CoinList Relaunches With Compliance-First Playbook and Three New Sales
After a two-year period of dormancy following its 2023 enforcement settlement, CoinList is back with a significantly narrower product scope and a renewed institutional desk.

CoinList, the token sale platform that effectively defined the structured ICO of the 2020-2021 era, is back. After a two-year period of dormancy following its 2023 settlement with the SEC over Kazakhstan sanctions compliance, the company on Monday announced the relaunch of its primary markets platform, with three inaugural sales scheduled for April and May. The new product posture is narrower, more compliance-heavy, and explicitly institutional in orientation.
The new shape
The relaunched platform limits participation to accredited investors (U.S.) and professional investors (non-U.S.) as defined under applicable regulatory regimes. That alone removes the retail access that characterized CoinList's previous era. The platform has also narrowed its geographic coverage, excluding a list of jurisdictions that runs to 27 countries — substantially longer than the company's prior 2022-era list.
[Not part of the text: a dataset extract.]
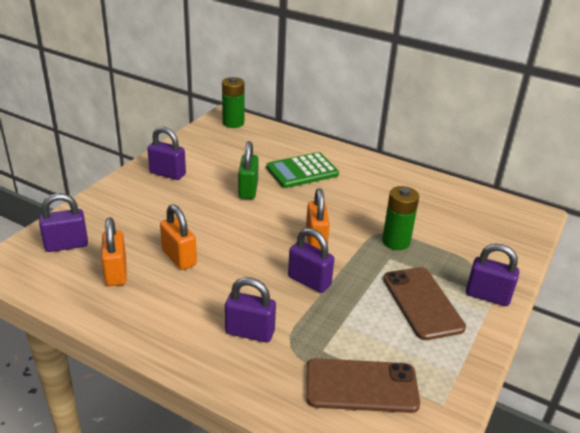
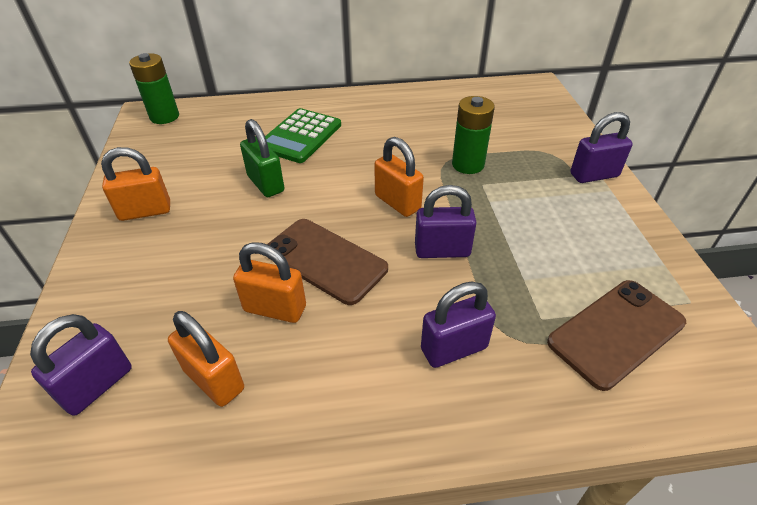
camera: 35 degrees left, 10 degrees up
purple padlock [147,127,186,180] -> orange padlock [101,147,170,221]
brown phone [383,267,466,340] -> brown phone moved to [267,219,388,305]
"We were, for a period, operating as though the rules we assumed would eventually be written were already in force. They weren't. We've adjusted." — Graham Jenkin, CoinList CEO
The inaugural sales
The three projects CoinList is launching with are:
- Chronos, a time-series data oracle for DeFi derivatives
- Meridian, a tokenized commodities infrastructure project
- Orbit Protocol, a satellite data marketplace for insurance underwriters
All three have been in private development for at least 18 months, have audited smart contracts, and are conducting sales under Regulation D 506(c) in the United States with parallel qualified-investor pathways elsewhere. The aggregate raise across the three is approximately $90 million, well below the scale CoinList operated at during its peak.
The competitive position
CoinList's competitive position in the current environment is more challenging than in its previous era. Decentralized launchpads on Solana, Ethereum, and Cosmos have absorbed a meaningful share of retail-accessible token sale activity. Regulated private placement platforms — including platforms run by Securitize, Republic, and Fidelity's digital asset arm — have taken much of the institutional flow. CoinList is, in effect, re-entering a market where its prior niches have been filled.
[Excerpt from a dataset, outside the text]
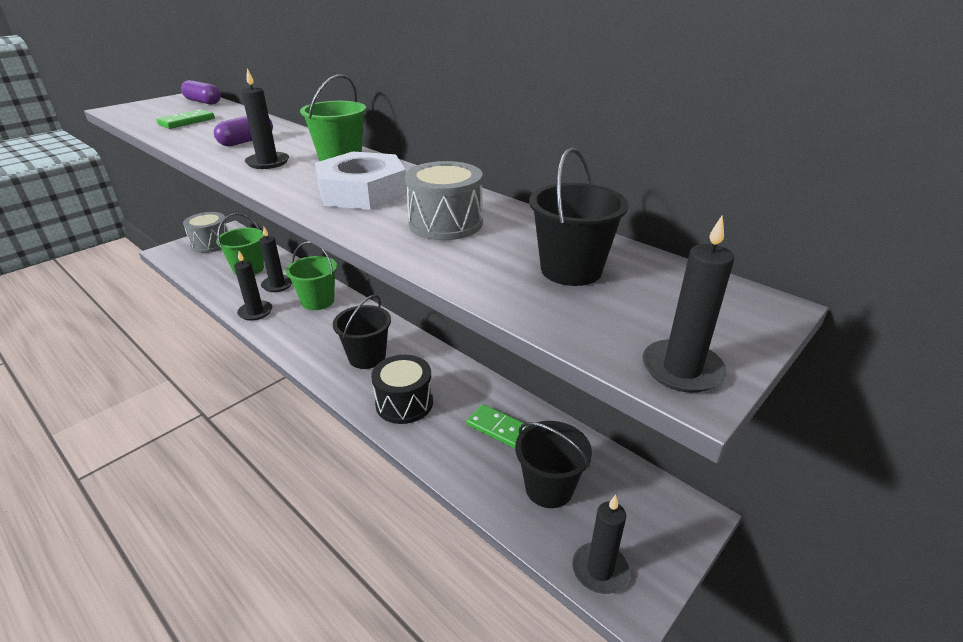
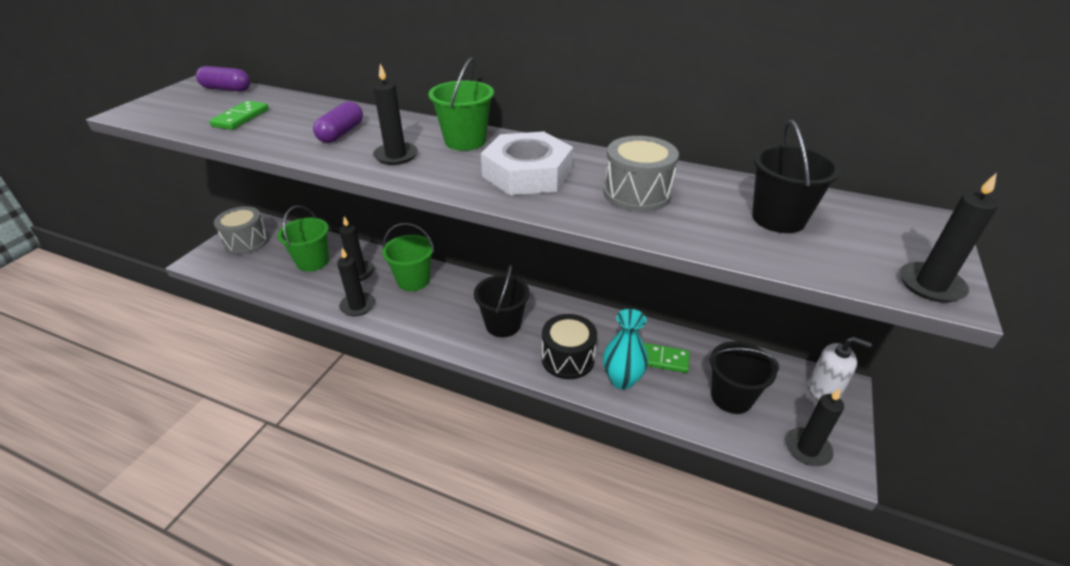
camera: 20 degrees left, 5 degrees up
none -> turquoise vase [603,309,648,390]
none -> white soap dispenser [809,337,872,400]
The bet the company is making, according to people familiar with its strategy, is that the next 18 months will see a consolidation of token sale activity around fewer, more compliance-serious venues. If that is correct, CoinList's substantial operational and licensing investment — the company is registered as a broker-dealer, an ATS, and a money transmitter in 47 U.S. states — is meaningful moat. If it is incorrect, the relaunch is premature.
Either way, the return of a recognizable primary markets brand — after a cycle in which many of the 2017 and 2021-era platforms have simply disappeared — is an information signal about where the market believes regulated token sales are headed.